Ora a fermare questa prassi è finalmente arrivata la legge, fatta valere qualche giorno fa dal Tribunale Amministrativo Regionale della Lombardia. Il giudice ha dato ragione a un cittadino srilankese, che dopo aver lavorato a lungo come custode non era riuscito a trovare una nuova occupazione, e ha dato torto alla Questura, che gli aveva revocato la carta di soggiorno perché non aveva un reddito regolare.
La mossa della Questura, ha spiegato il giudice, è illegittima. Sia le norme europee (art. 8 della Direttiva 2003/109/CE), sia il Testo Unico sull’immigrazione che le ha recepite (art. 9 del d.lgs. n. 286/98), prevedono infatti che lo “status di soggiornante di lungo periodo è permanente” e può essere revocato solo “ qualora lo straniero sia pericoloso per l’ordine pubblico e la sicurezza dello Stato, e non invece a fronte della mera mancanza di redditi”.
L’immigrato srilankese può festeggiare, riavrà la carta di soggiorno che si era conquistato sin dal 2005. E lo stesso potranno pretendere quanti sono incappati in una simile ingiustizia. Soddisfatta anche l’Anolf Cisl, che aveva sollevato il caso chiedendo anche l’intervento della commissione europea e che ha affiancato il lavoratore nel ricorso al Tar insieme all’avvocato Silvia Balestro.
“La crisi ha colpito duro, soprattutto in determinati settori e soprattutto i lavoratori stranieri.  Togliere loro la carta di soggiorno solo perché hanno perso il lavoro vuol dire far fare un enorme passo indietro al processo di integrazione, per una situazione della quale non hanno colpa. Come si può presupporre che chi non ha un lavoro regolare abbia scelto scientemente di lavorare in nero o di evadere le tasse?” dice a Stranieriinitalia.it, Maurizio Bove, presidente di Anolf Milano e responsabile immigrazione della Cisl meneghinare.
La prassi della Questura di Milano, nota il sindacalista, estremizzava il legame tra lavoro e permesso di soggiorno già previsto dalla legge, andando oltre la stessa legge con una discrezionalità eccessiva e perdendo di vista l’importanza dell’integrazione di chi vive da tanti anni in Italia.

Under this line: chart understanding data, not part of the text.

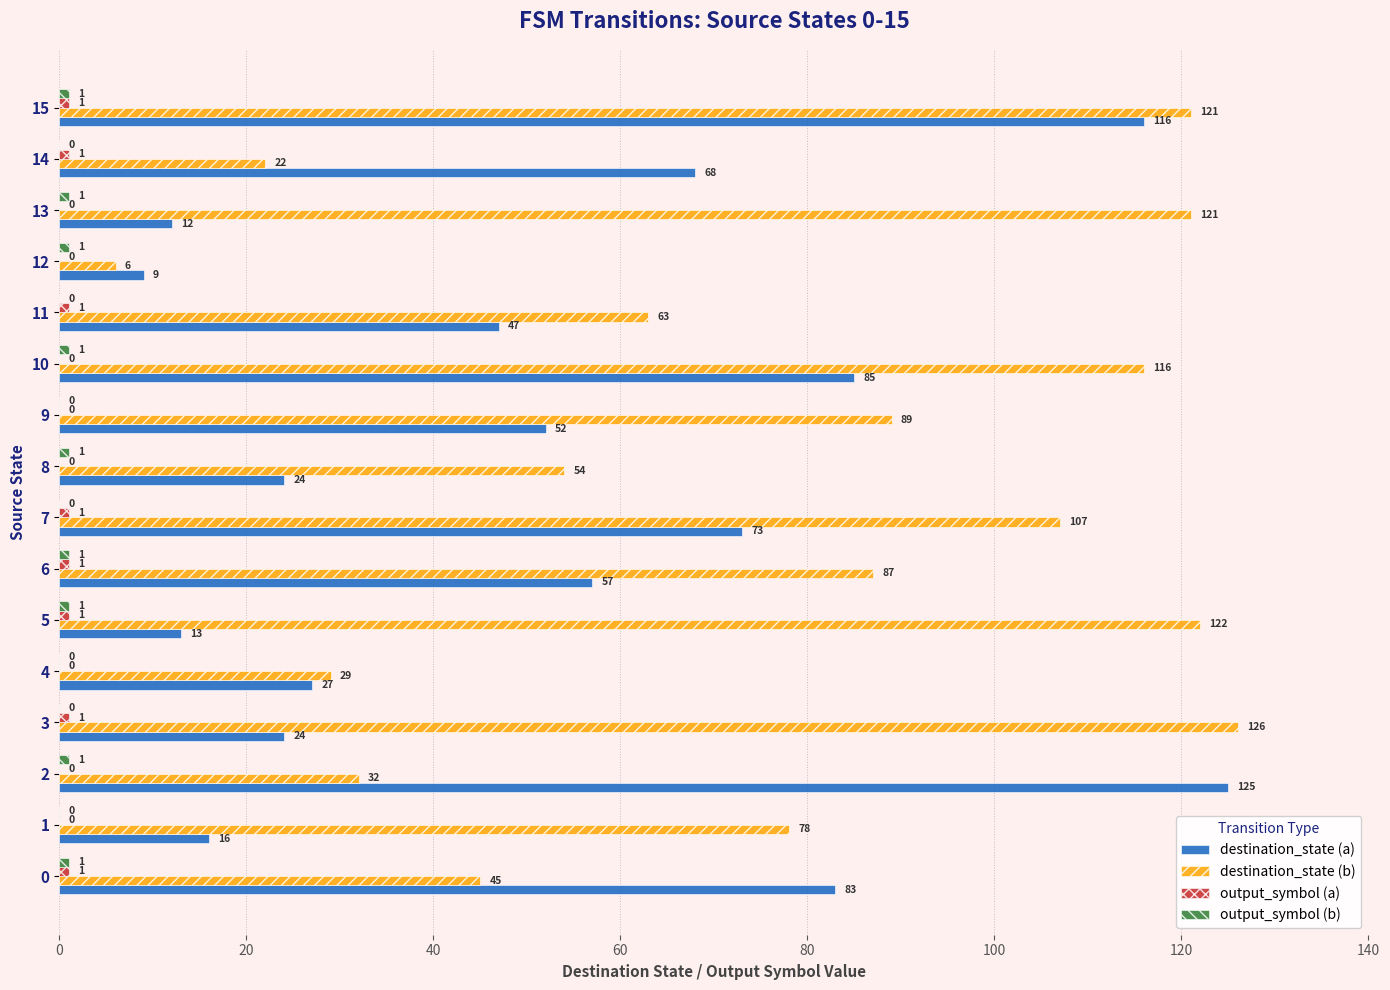

Which series has the largest total across all categories?

destination_state (b)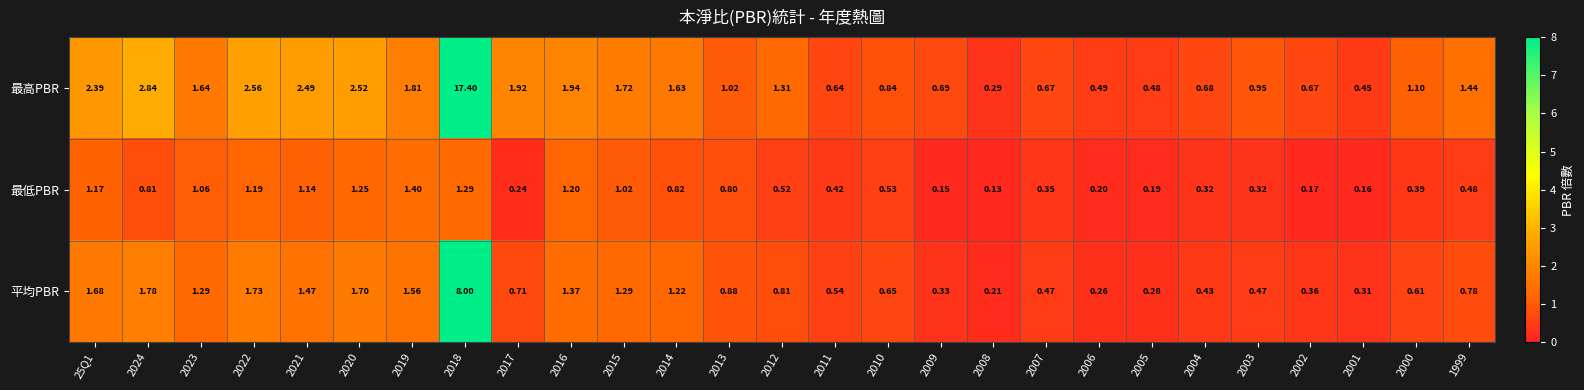

Between 25Q1 and 2003, which series saw the biggest shift?

最高PBR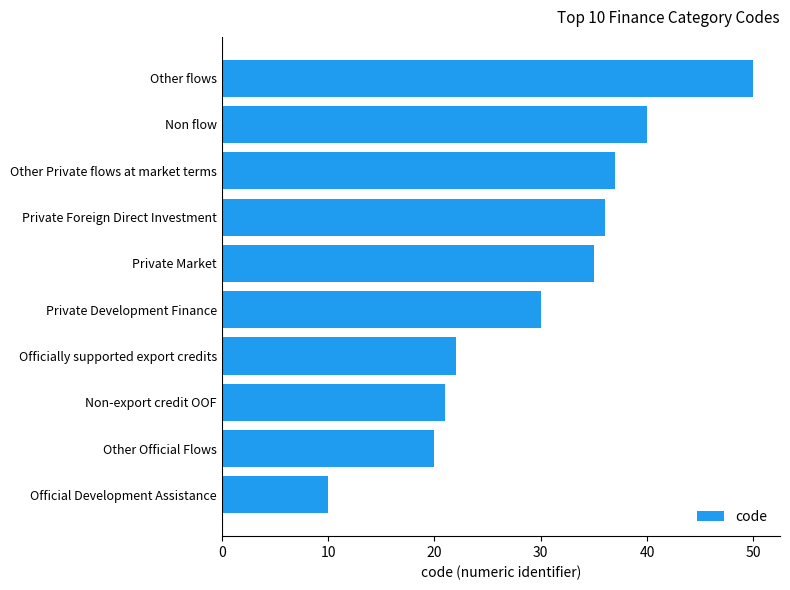

What is the ratio of the value at Private Market to the value at Non flow?

0.9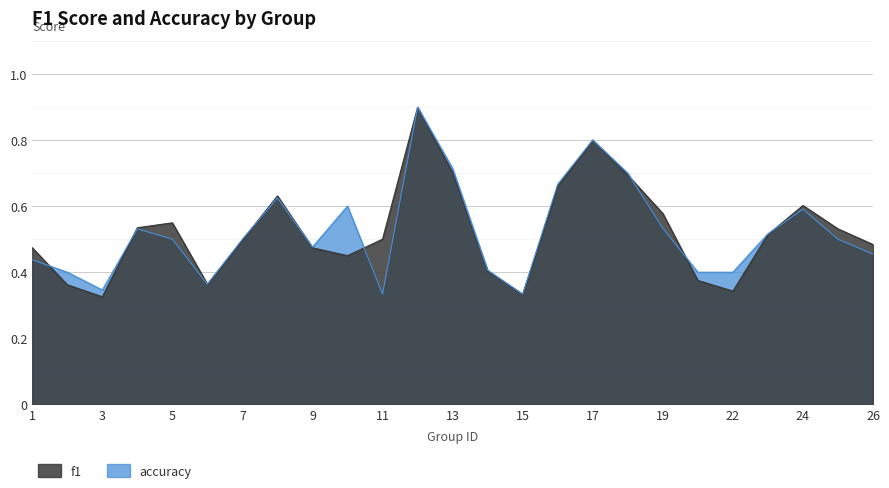

How many times do accuracy and f1 cross each other?

9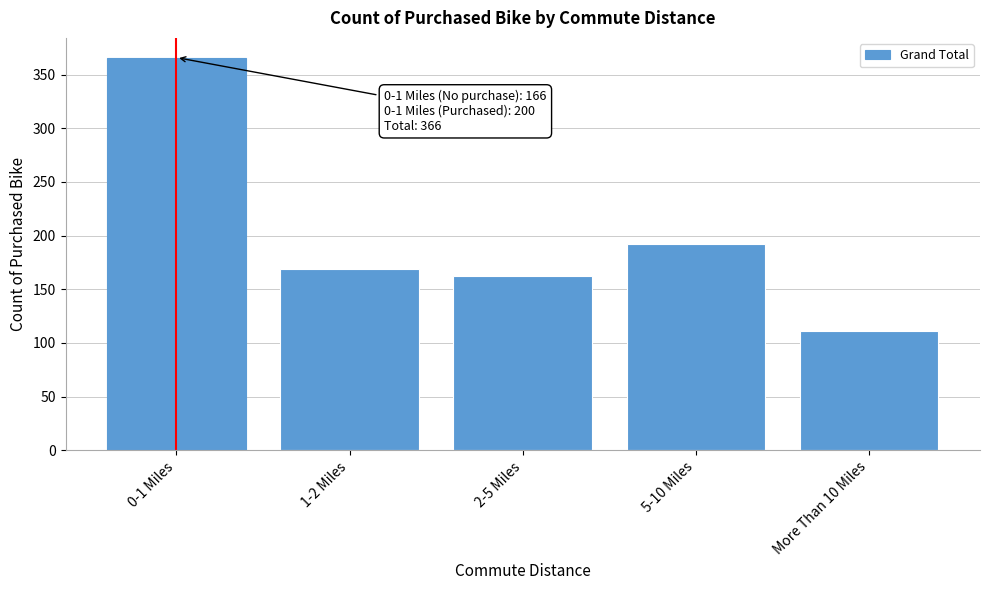

Reading left to right, extract all data points from this chart.

366	169	162	192	111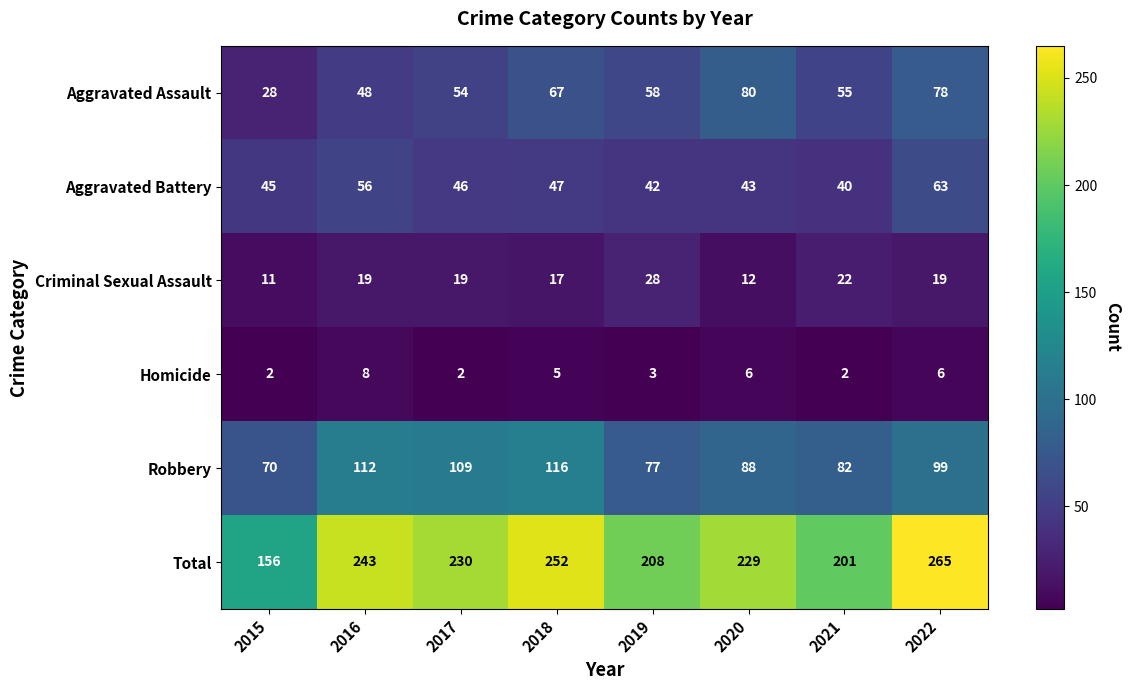

Which series has the largest total across all categories?

Total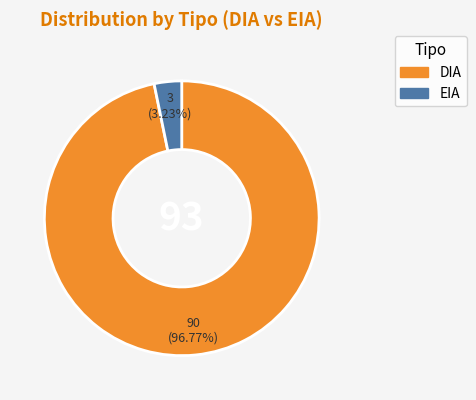

Which slice represents more than half of the pie?

DIA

Del resto, una sentenza simile a questa aveva già bocciato la Questura, che a quanto pare ultimamente ha iniziato a valutare con più attenzione le singole situazioni.
“Ora ci aspettiamo che la legge venga applicata correttamente a Milano e nel resto d’Italia. Deve essere chiaro che chi perde il lavoro non può perdere, per quel motivo, anche la carta di soggiorno” conclude Bove. Se poi il ministero dell’Interno, aggiungiamo noi, volesse chiarire il concetto a tutte le Questure, sarebbe un ulteriore passo avanti.